Updated 25/2: Director Anthony Wright will be releasing a media statement shortly, check their site. Anthony has confirmed that all staff are OK, but some have had their homes completely destroyed. He was able to enter the museum today with structural engineers, who inspected all spaces from the basement to the roof in both the main museum building and the Robert McDougall building. Both have been declared structurally sound, which is great news. Otherwise, there is loose masonry on the building, and the exhibits look to be 95% ok upon initial inspection (although by torchlight). It is not known about collection damage in the collection areas, however the water damage from activated sprinklers is reportedly only in a small area. It will be several weeks before staff can be admitted back into the building.

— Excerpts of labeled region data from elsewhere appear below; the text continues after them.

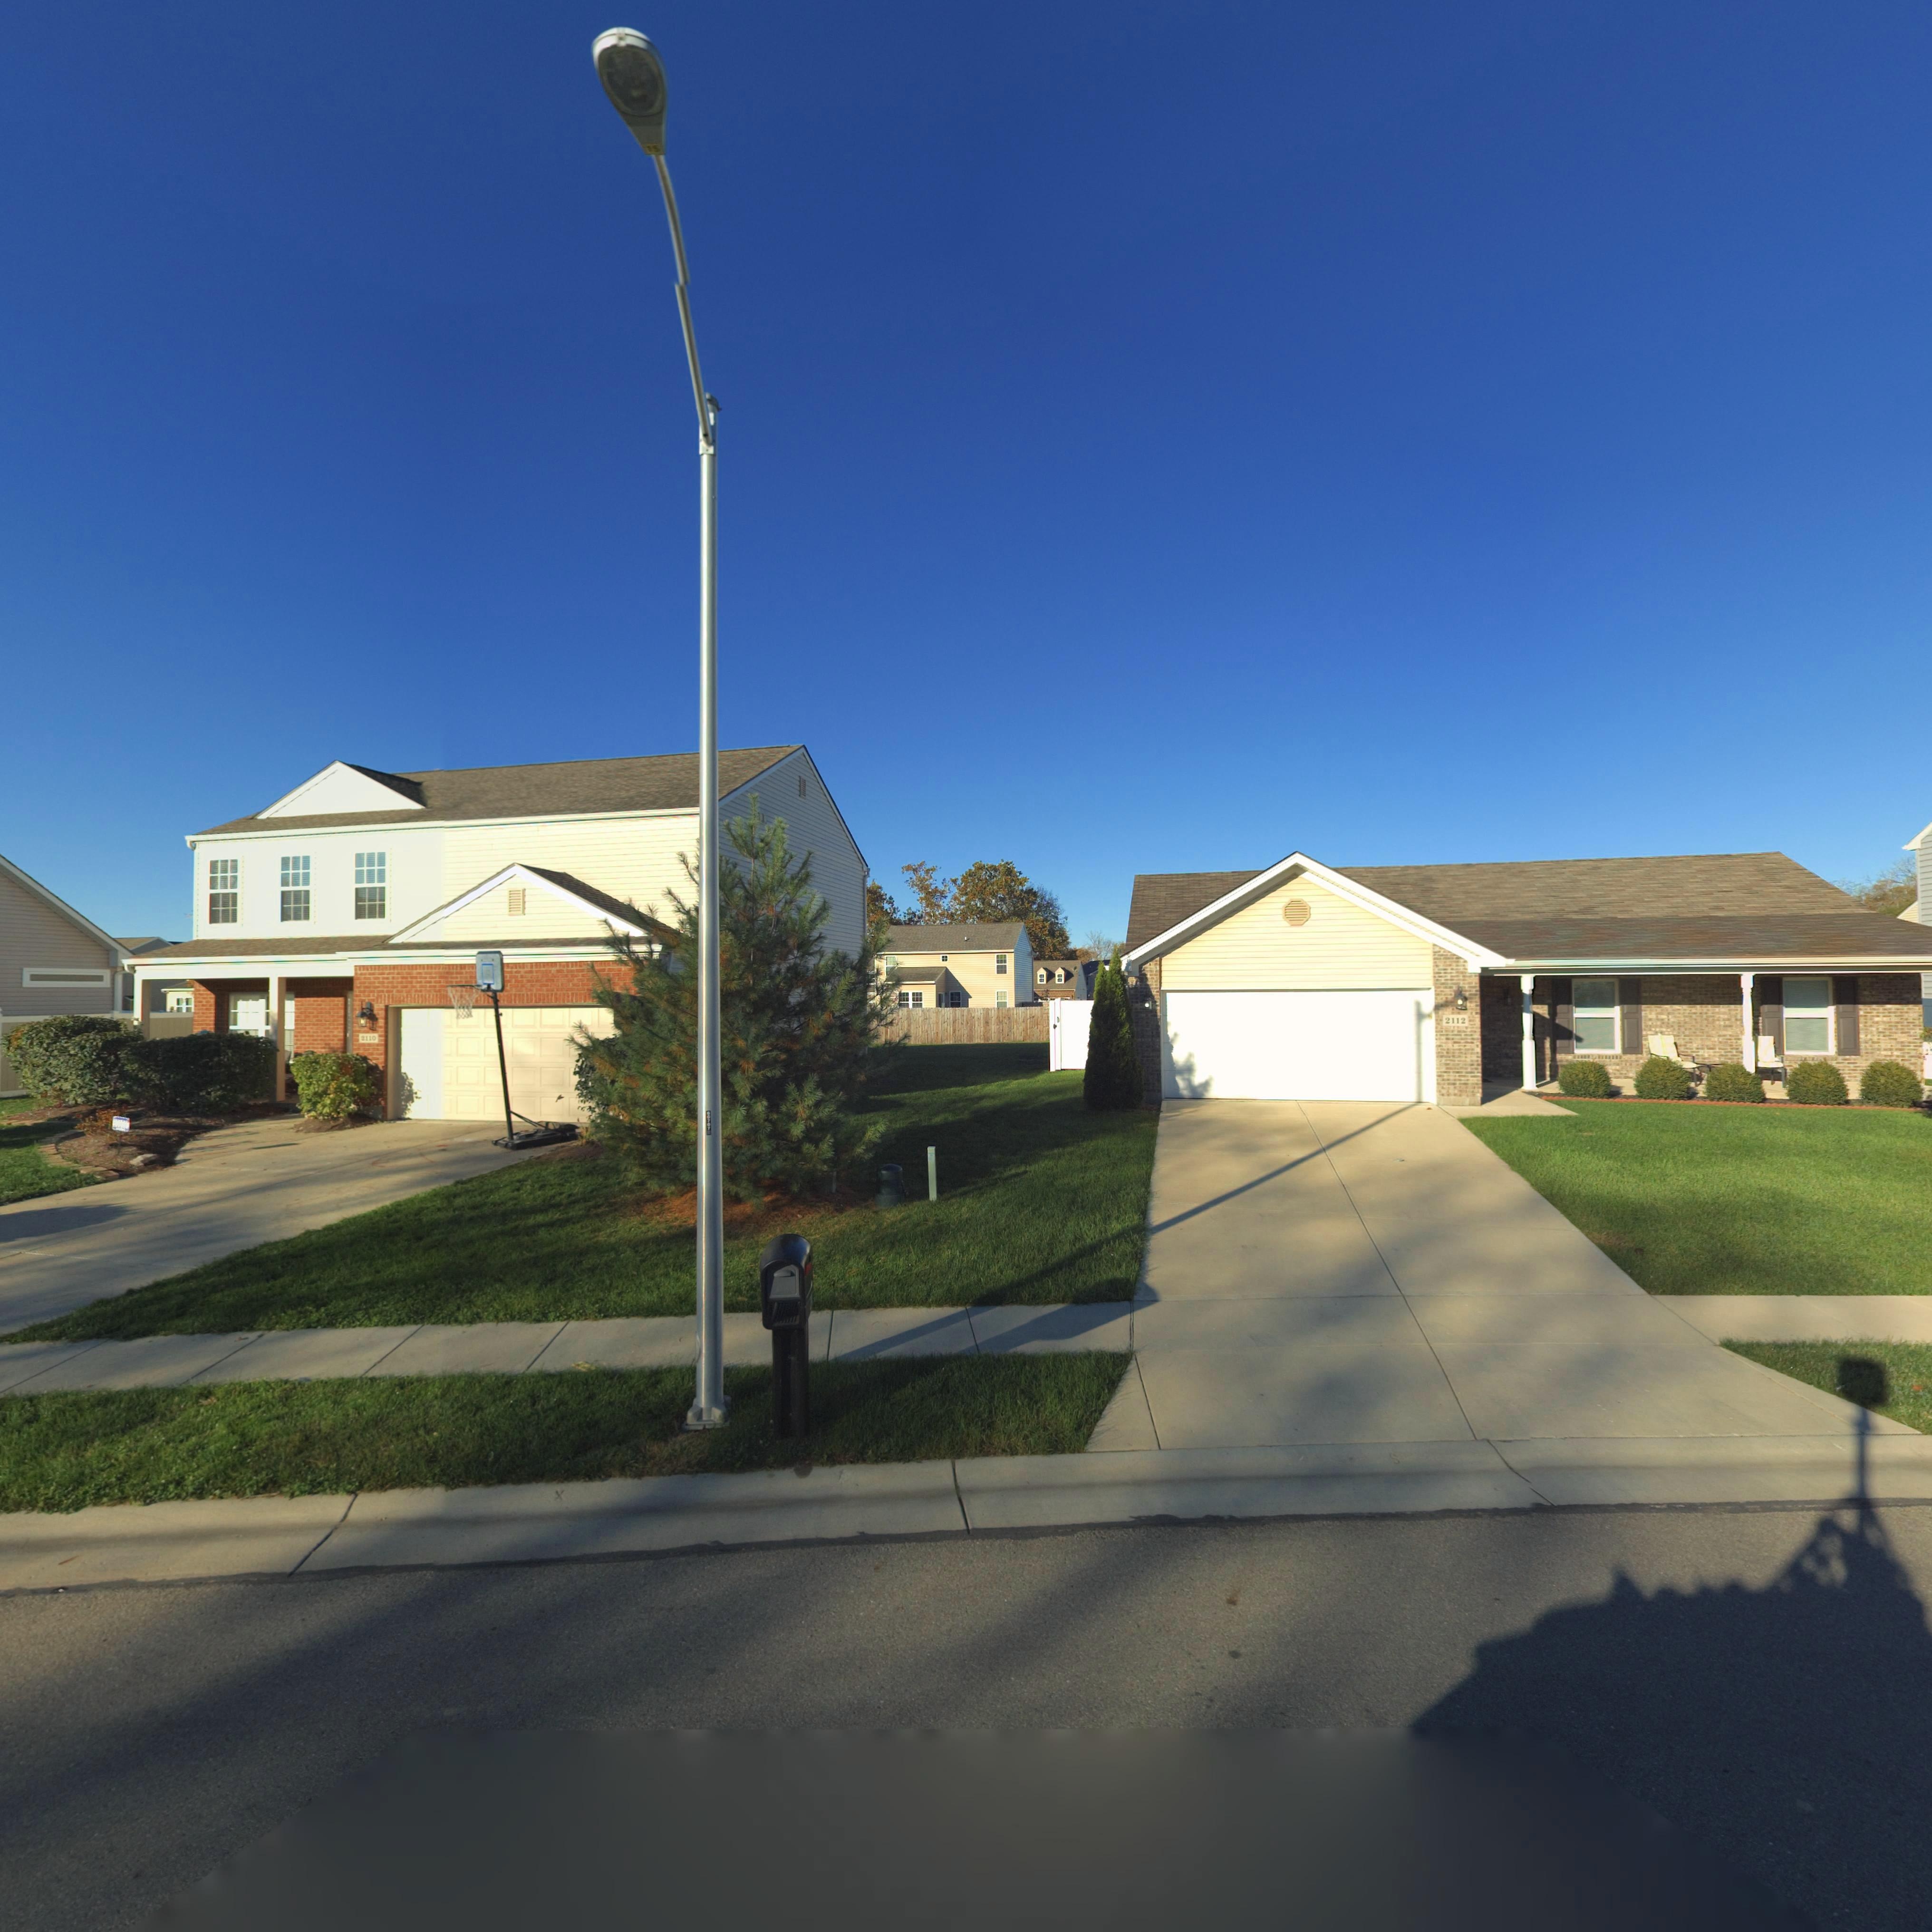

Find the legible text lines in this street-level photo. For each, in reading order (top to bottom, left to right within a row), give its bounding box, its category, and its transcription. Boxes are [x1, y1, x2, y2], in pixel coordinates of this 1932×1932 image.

[1444, 1016, 1467, 1025] StreetNumber: 2112
[360, 1034, 377, 1042] StreetNumber: 2110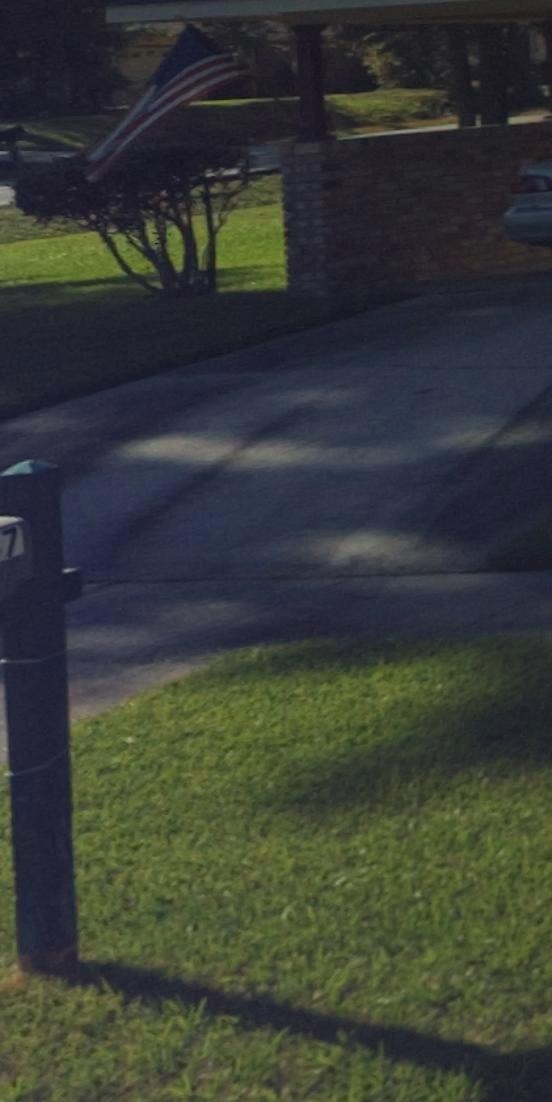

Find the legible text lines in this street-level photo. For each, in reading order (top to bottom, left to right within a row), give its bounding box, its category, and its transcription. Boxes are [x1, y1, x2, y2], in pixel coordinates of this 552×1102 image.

[0, 522, 20, 564] StreetNumber: 9087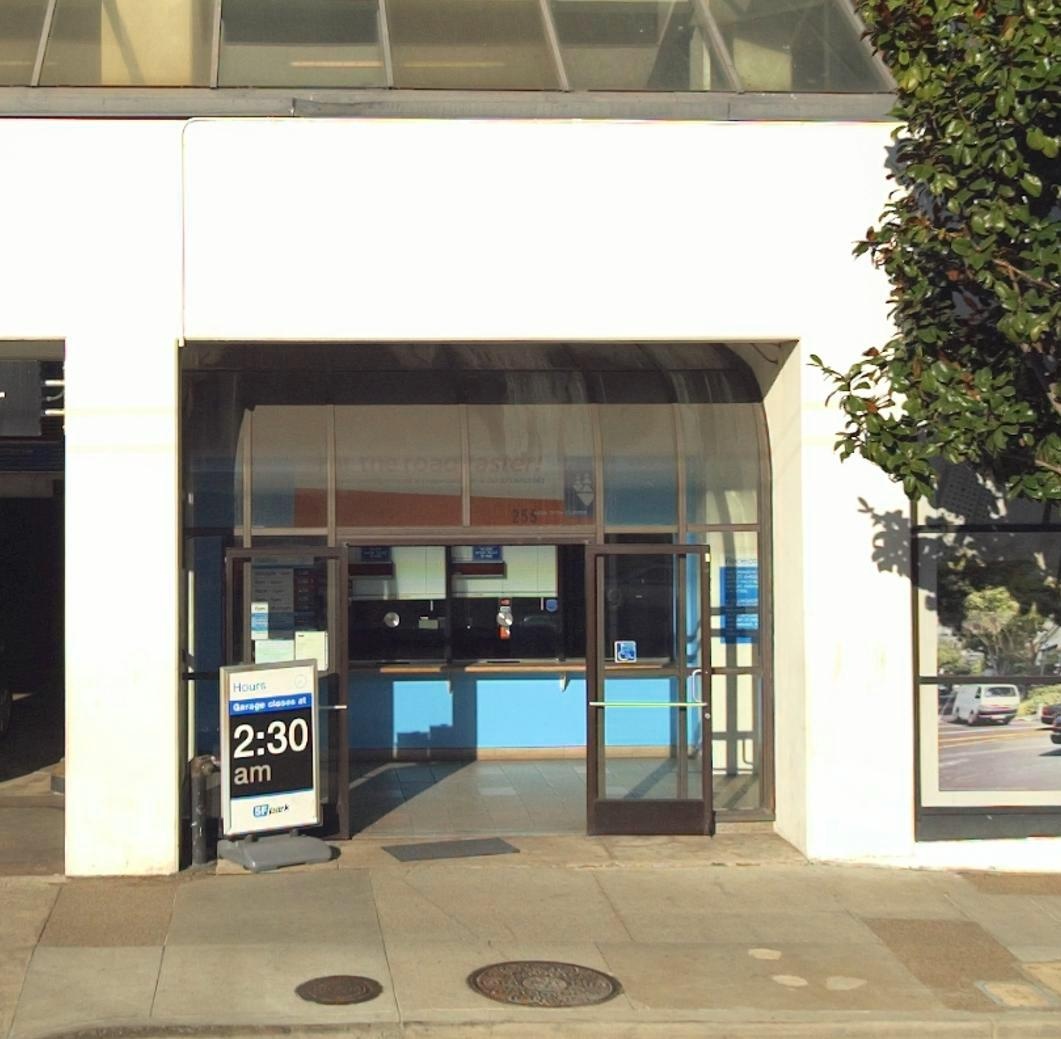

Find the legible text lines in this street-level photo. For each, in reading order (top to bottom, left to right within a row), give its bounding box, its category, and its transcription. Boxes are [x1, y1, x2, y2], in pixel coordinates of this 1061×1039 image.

Centre of Contemporary Art (CoCA)
Updated 25/2:
The building is still standing, but everything has come off the walls. They will be postponing the Anthony Harper Award dates, as well as their planned recruitment for a new position.

Christchurch Art Gallery
Updated 24/2: Gallery staff are all accounted for and safe, apparently no structural damage – ‘we’re in good shape considering all that has happened’. CAG is once again starring on TV news as the Civil Defence HQ, and will be closed until further notice while they support Civil Defence. They have sustained a small amount of damage to the collection. 10-15 works are affected & they are assessing condition & repair options.
Updated: 25/2: Experiences of CAG Senior Curator Justin Paton reported in the guardian here.

Lyttelton Museum
Has been closed since the September earthquake, and apparently suffered additional damage on Boxing Day. We have no information as yet, but fear it is now even worse.

Okains Bay Museum
Is unaffected this time, all are OK.

Our City O-Tautahi
Updated 31/3:
This was in the Municipal Chambers building which suffered damage last September and was still closed to the public. It is within the restricted ‘red zone’ and the current situation is not yet known.

Sound Archives
We’ve had unconfirmed reports that the archive has flooded. Will update when we learn more.

The Physics Room
All staff are safe, don’t expect to get back to their building to assess it for some while.

Timeball Station (NZHPT)
Is severely damaged, but thankfully both staff members there at the time of the quake got out safely. No news yet about the collection items which have been stored offsite since the September earthquake.

We have also heard that Lincoln Entomology Museum, Landcare Herbarium, Ashburton area museums, as well as South Canterbury Museum are ok.

We know that this information is only about the public face of these museums, and many staff will have huge challenges ahead with their own homes and families. Our thoughts and best wishes go to all our colleagues.